Here is another installment in my series reviewing the NY State Regents exams in mathematics.
This is question 27 from the Geometry exam.
This question has two correct answers: it is possible to map AB onto A’B’ using a glide reflection or a rotation. The original answer key indicated that (4) glide reflection was the correct answer. After the exam was administered, the state Department of Education issued a correction and told scorers to award full credit for both (2) and (4).
Mistakes happen, even on important exams that many people work hard to produce. But when mistakes are made, those responsible should accept responsibility, not equivocate.
Here’s the official correction from the state.
It’s hard to accept that the issue here was a lack of specificity in the wording of the question. The issue is that someone wrote a question without fully thinking through the mathematics, and then those tasked with checking the problem also failed to fully think through the mathematics. This isn’t a failure in communication; this is a failure in management and oversight.

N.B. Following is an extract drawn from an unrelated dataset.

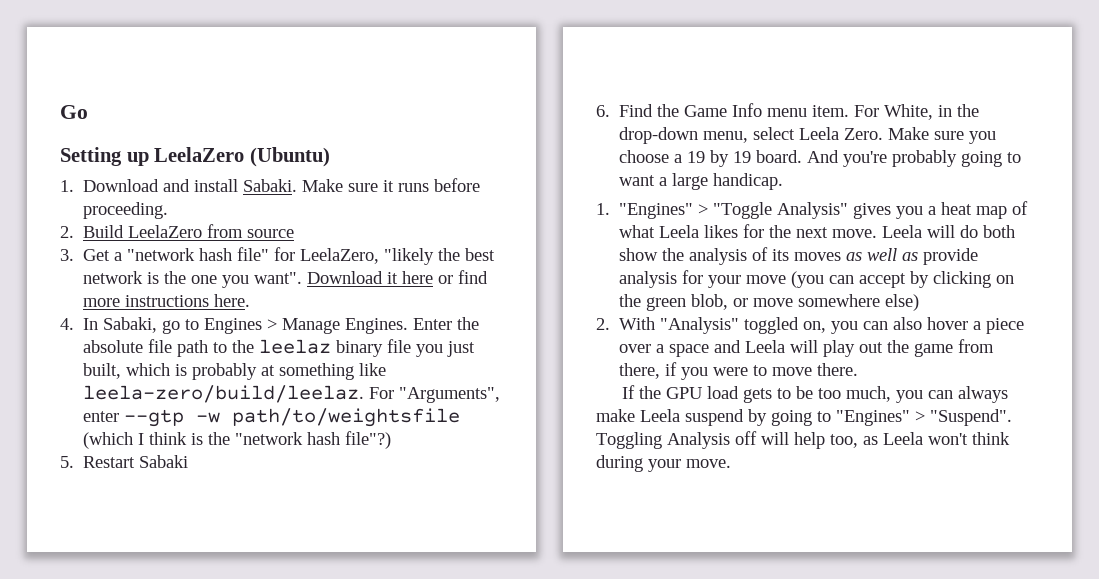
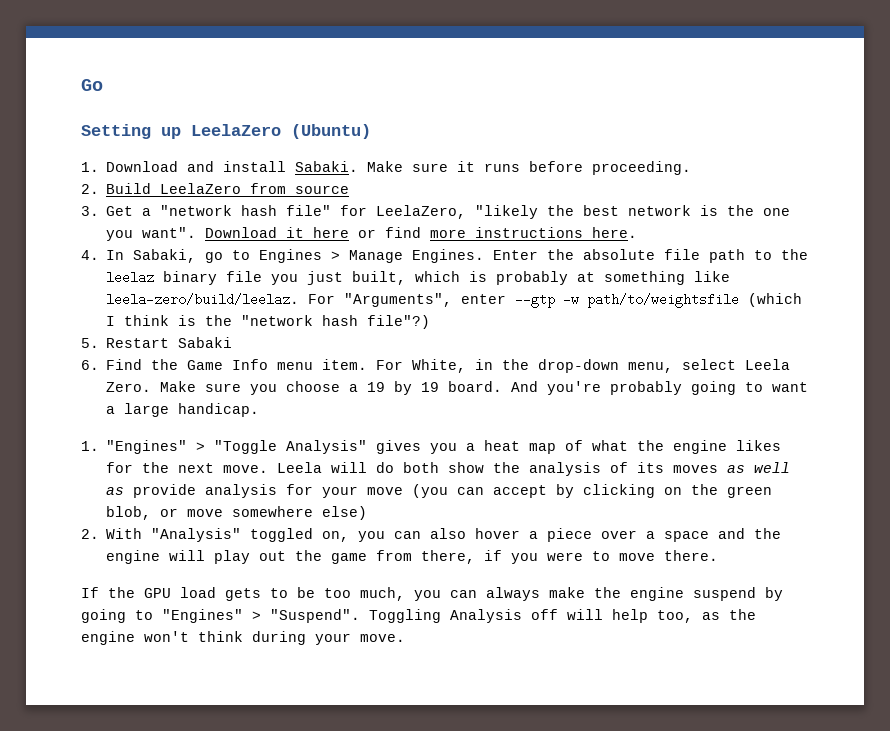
[659,225,700,238] Leela -> [637,440,728,454] the engine
[745,340,786,353] Leela -> [754,528,782,539] [106,550,161,564] the engine
[640,409,680,422] Leela -> [594,587,684,601] the engine
[883,432,923,445] Leela -> [729,609,756,620] [81,631,135,645] the engine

And it has happened before. This example is particularly troubling, in which those responsible for producing these exams try to pretend that an egregious mathematical error is really just a lack of agreement about notation. Sometimes errors are just erased from the record with little or no explanation, and then, of course, there are the many mistakes that are never even acknowledged.
Mistakes are bound to happen. But by pretending that substantial errors are just misunderstandings, differences of opinion, or typos, the credibility of those responsible for these high-stakes exams suffers even further damage.